▶ Source passage:
● ● ● ● ●
Supreme Court of Canada
Laurentian Ins. Co. v. Davidson, [1932] S.C.R. 491
Date: 1932-03-24
The Laurentian
Insurance Company (Defendant) Appellant;
and
J. Donald Davidson (Plaintiff)
Respondent.
1932: February 25; 1932: March 24.
ON APPEAL FROM THE APPELLATE DIVISION OF THE
SUPREME COURT OF ONTARIO.
Fire insurance—Insurance Act, R.S.O., 1927,
c. 222—Property becoming vacant—Destroyed by fire within 30 days from
commencement of vacancy—Liability on policy—Statutory condition 5 (d)—“Change
material to the risk” (statutory condition 7)—Representation as to occupancy in
application for insurance.
During the term of a fire insurance policy on
farm buildings, the insured, with his family, moved from the farm and took up
residence in a new home, intending to reside there permanently and to rent or
sell the farm, which remained vacant. He gave no notice to the insurer of the
vacancy. Within 30 days from the time the insured property became vacant, it
was destroyed by fire.
● ● ● ● ●
▶ What you will do:
1. Output the insurance case text word for word from "Respondent." to "application for insurance.".
2. Pick up the fire insurance case summary after its last sentence and keep writing it.
The records are separate from the insurance case text.

▶ Records supplied:
● ● ● ● ●
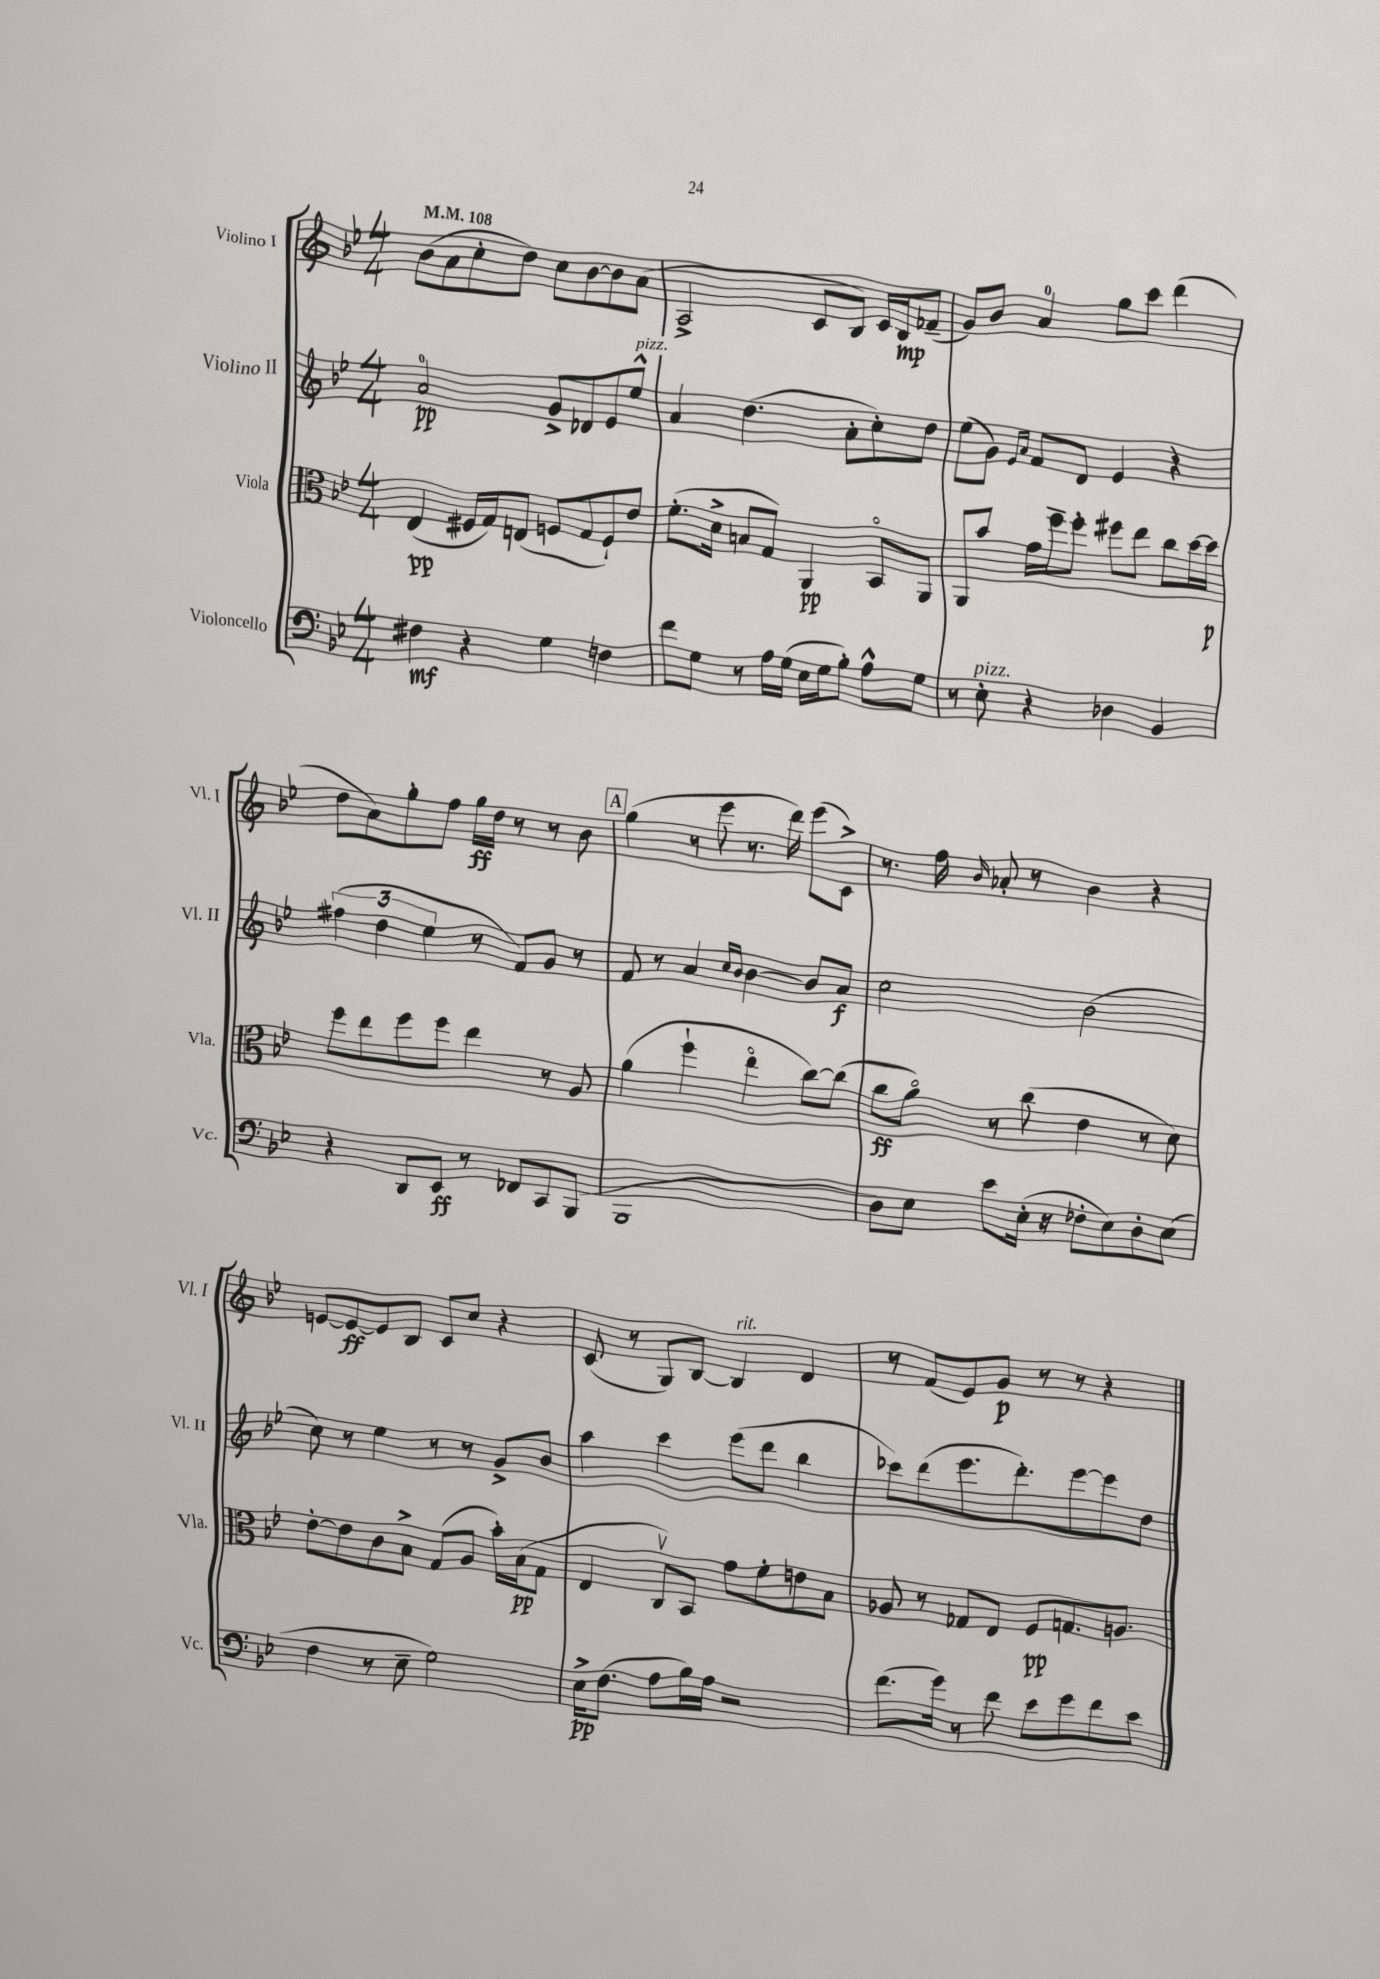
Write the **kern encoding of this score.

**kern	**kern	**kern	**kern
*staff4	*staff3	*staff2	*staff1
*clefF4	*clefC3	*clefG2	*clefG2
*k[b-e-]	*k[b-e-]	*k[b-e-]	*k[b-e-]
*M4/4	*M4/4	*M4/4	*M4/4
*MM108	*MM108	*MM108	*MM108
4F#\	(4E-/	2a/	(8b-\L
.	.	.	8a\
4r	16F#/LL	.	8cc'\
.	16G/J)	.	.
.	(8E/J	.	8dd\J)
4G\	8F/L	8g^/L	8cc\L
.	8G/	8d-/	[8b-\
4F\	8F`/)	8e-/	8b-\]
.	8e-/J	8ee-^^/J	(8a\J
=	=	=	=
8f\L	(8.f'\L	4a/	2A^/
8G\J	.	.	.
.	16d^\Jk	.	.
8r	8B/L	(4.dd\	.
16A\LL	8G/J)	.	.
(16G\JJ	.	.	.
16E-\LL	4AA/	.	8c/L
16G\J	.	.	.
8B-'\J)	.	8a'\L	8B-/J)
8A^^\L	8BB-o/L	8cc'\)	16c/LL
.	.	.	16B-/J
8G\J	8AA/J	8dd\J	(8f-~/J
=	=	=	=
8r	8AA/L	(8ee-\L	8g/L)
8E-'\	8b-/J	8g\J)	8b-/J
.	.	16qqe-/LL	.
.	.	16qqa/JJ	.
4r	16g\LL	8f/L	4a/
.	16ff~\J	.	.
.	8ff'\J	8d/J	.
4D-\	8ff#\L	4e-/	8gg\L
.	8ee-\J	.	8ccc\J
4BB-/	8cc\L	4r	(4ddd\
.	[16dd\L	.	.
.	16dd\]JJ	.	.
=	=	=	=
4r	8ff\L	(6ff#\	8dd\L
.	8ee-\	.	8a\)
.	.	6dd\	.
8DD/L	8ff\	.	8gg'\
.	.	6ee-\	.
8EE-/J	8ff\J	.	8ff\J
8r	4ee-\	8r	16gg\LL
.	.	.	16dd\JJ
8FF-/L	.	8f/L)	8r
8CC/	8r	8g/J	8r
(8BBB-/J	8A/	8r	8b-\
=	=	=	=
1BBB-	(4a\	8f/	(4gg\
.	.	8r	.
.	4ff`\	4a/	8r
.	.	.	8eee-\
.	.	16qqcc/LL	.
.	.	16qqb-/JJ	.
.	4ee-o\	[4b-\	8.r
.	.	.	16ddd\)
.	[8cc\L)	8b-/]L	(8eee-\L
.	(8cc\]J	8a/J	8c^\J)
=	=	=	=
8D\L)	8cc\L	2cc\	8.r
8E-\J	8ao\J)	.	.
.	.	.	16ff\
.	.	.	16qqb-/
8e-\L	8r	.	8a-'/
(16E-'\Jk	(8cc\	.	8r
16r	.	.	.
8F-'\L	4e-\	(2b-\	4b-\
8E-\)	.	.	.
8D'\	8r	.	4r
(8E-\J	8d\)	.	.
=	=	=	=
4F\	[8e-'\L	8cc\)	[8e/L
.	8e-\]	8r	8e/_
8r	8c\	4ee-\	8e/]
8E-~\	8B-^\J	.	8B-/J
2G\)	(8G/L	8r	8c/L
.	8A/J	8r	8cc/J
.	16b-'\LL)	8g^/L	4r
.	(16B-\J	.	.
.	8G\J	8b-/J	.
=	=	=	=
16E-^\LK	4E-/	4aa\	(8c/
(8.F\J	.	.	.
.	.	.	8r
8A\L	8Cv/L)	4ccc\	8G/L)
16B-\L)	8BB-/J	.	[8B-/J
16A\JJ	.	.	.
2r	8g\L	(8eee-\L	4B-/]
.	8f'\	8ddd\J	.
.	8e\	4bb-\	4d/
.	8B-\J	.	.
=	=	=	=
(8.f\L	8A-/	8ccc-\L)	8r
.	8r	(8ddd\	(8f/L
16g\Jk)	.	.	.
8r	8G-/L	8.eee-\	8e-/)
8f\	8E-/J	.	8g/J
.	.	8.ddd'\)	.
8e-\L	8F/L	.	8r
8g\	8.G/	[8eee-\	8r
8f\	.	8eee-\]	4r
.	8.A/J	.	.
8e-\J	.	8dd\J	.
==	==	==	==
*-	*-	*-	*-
● ● ● ● ●
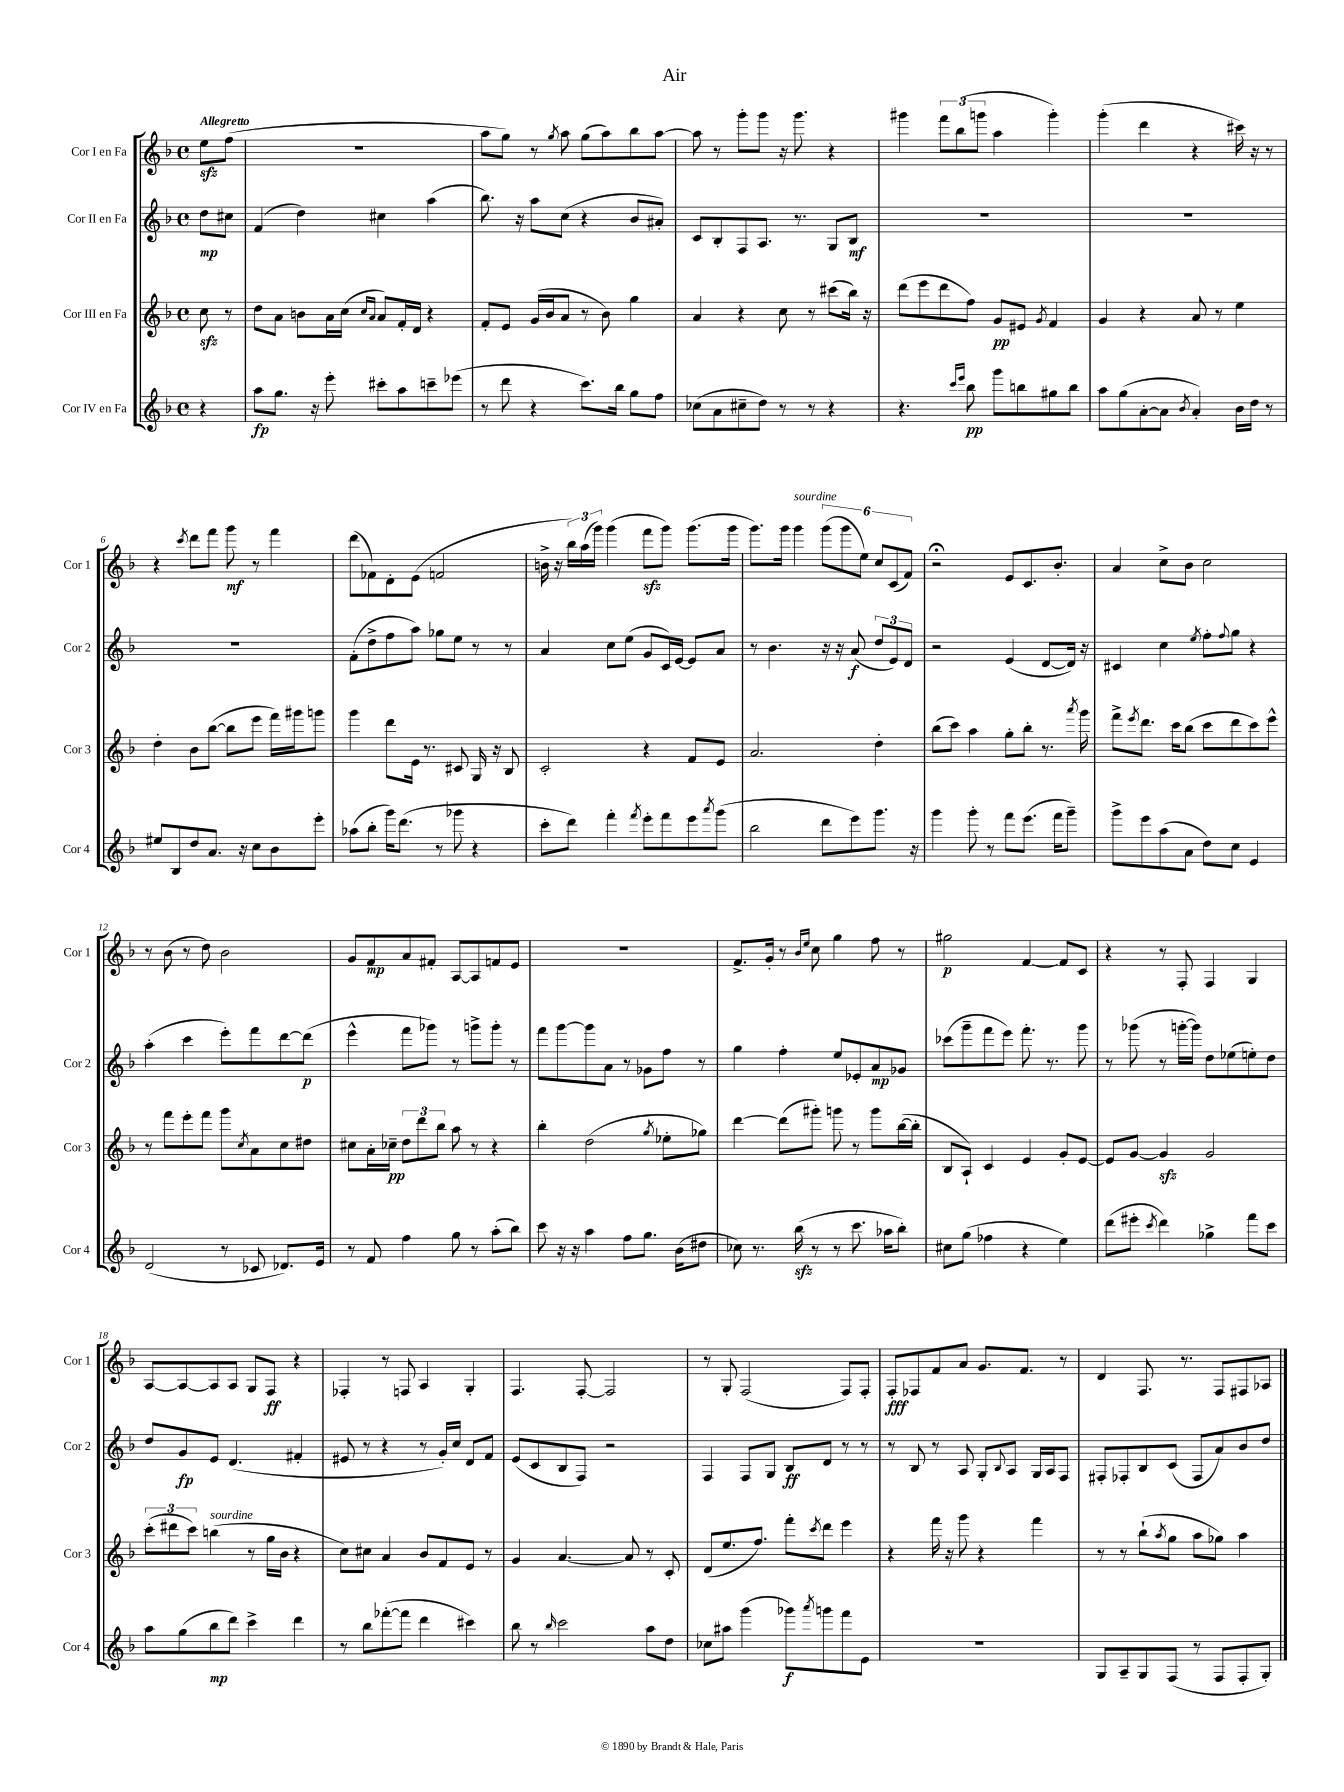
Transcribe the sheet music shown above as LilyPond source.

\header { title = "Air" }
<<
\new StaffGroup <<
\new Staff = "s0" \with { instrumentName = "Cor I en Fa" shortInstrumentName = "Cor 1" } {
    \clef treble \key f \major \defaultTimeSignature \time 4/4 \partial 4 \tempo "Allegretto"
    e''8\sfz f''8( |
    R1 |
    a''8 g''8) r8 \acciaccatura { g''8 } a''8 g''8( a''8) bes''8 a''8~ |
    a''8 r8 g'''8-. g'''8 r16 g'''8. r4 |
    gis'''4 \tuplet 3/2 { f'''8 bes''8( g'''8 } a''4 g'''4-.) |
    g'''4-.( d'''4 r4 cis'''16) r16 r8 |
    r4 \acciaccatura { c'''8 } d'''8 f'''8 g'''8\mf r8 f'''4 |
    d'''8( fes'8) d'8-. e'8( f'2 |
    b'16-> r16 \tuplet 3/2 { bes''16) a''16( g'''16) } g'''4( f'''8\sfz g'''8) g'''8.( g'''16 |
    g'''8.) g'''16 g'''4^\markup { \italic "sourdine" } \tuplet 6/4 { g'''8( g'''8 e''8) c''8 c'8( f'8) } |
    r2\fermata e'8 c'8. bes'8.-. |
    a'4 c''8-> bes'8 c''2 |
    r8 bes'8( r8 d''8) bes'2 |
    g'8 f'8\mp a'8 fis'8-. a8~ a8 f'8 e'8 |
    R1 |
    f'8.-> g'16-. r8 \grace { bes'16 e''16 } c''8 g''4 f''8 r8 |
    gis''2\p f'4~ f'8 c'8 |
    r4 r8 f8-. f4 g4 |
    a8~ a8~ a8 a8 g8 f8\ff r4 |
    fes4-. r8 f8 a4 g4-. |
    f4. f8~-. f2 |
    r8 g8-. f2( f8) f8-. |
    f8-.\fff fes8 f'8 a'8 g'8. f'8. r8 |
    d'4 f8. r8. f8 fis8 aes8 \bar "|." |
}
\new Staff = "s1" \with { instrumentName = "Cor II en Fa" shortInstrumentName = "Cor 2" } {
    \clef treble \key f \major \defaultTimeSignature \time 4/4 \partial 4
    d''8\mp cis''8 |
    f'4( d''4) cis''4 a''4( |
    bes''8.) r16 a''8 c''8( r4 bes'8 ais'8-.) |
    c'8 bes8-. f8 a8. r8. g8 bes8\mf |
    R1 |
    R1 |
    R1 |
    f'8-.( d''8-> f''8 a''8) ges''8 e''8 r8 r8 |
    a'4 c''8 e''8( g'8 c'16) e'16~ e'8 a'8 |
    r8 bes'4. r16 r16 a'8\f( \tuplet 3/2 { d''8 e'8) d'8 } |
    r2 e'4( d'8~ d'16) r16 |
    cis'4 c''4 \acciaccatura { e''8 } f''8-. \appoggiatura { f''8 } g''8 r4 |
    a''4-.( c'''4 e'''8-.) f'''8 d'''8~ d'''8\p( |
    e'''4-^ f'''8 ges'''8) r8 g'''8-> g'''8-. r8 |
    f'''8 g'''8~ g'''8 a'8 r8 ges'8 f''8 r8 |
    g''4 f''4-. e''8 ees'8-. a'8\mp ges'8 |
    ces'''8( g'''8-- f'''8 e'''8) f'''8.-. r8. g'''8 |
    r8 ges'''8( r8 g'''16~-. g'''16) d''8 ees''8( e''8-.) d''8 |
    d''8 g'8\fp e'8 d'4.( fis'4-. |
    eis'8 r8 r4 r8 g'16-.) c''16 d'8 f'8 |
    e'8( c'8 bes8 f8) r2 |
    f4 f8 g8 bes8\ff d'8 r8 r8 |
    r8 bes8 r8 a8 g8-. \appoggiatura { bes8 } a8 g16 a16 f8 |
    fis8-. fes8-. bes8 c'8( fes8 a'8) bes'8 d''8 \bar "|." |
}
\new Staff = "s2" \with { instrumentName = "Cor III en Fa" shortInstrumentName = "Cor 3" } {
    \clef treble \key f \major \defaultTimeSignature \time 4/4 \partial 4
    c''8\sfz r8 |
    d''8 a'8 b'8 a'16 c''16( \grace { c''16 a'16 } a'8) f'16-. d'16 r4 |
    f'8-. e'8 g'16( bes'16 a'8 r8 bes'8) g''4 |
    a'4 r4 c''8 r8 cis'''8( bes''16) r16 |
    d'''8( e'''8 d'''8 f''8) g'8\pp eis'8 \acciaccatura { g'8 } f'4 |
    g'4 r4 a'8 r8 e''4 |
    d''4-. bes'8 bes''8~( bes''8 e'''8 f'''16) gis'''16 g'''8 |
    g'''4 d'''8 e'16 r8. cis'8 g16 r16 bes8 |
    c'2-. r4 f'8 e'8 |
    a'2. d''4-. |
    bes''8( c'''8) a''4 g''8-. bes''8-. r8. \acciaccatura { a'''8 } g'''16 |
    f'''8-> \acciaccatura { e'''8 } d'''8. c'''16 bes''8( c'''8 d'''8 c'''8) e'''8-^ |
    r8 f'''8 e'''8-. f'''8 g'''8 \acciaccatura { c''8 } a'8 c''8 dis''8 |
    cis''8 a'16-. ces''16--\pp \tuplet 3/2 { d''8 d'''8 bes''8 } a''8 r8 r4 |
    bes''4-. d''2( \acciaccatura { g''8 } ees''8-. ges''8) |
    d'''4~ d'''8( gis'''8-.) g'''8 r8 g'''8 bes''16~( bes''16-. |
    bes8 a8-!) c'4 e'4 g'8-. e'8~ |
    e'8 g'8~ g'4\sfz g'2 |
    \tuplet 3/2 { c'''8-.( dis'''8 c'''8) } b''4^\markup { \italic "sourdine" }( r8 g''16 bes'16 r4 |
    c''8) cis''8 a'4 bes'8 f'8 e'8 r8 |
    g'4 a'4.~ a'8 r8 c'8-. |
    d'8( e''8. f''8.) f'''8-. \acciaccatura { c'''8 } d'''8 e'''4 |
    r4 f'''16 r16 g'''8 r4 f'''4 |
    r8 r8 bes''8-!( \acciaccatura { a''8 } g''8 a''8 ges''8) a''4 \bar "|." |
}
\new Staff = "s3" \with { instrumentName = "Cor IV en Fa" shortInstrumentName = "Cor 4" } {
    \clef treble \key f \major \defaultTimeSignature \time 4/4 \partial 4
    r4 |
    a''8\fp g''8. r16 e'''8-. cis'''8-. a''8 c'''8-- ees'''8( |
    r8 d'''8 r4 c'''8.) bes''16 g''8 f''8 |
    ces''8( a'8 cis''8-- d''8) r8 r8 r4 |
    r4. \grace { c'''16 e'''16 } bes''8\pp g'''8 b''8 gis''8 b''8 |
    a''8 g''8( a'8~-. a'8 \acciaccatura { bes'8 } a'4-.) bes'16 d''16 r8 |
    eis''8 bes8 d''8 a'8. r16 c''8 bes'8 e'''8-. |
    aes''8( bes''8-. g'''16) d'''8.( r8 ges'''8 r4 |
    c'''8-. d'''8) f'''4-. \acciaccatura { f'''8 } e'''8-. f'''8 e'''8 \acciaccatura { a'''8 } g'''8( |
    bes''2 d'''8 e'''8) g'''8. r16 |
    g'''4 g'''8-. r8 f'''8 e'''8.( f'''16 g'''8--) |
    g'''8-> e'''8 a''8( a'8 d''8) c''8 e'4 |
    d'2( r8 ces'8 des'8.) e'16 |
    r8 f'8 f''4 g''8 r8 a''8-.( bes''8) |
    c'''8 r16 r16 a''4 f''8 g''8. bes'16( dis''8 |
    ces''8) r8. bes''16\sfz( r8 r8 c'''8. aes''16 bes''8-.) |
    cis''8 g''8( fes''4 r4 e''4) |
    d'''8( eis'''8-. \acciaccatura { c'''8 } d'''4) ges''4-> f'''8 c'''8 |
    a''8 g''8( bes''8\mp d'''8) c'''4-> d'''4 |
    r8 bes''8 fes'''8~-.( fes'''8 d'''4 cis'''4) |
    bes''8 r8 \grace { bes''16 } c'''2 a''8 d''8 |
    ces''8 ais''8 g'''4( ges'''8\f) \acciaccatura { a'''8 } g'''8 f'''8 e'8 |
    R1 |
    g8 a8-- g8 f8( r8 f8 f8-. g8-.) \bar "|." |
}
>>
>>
● ● ● ● ●
▶ Results by task:
1.
Respondent.
1932: February 25; 1932: March 24.
ON APPEAL FROM THE APPELLATE DIVISION OF THE
SUPREME COURT OF ONTARIO.
Fire insurance—Insurance Act, R.S.O., 1927,
c. 222—Property becoming vacant—Destroyed by fire within 30 days from
commencement of vacancy—Liability on policy—Statutory condition 5 (d)—“Change
material to the risk” (statutory condition 7)—Representation as to occupancy in
application for insurance.

2.
Held: The
insurer was liable on the policy. (Judgment of the Appellate Division, Ont.,
[1931] 4 D.L.R. 720, affirmed.)
In view of statutory condition 5 (d)
(Ontario Insurance Act, R.S.O., 1927, c. 222) in the policy, vacancy
for a period of 30 days was a risk contemplated by the policy and assumed by
the insurer, and it was not open to the insurer to shew that the mere fact of
vacancy or non‑occupancy for less than 30 days was a “change material to
the risk” within statutory condition 7.
The insured’s answer “yes” to the question in
his application for insurance, “Is the house occupied all the year round,” was
not a misrep-
[Page 492]
resentation, or a representation on which the
insurer could deny liability; it was a representation as to an existing fact
and was then true.
APPEAL by the defendant from the judgment of
the Appellate Division of the Supreme Court of Ontario which, on an equally divided court,
dismissed the defendant’s appeal from the judgment of Wright J., holding that the plaintiff was entitled to
recover from the defendant the loss which he had sustained by fire on property
covered by a certain fire insurance policy issued by the defendant.
The material facts of the case and the questions
in issue are sufficiently stated in the judgments now reported. The appeal was
dismissed with costs.
Nathan Phillips K.C. and H. Weinfield
K.C. for the appellant.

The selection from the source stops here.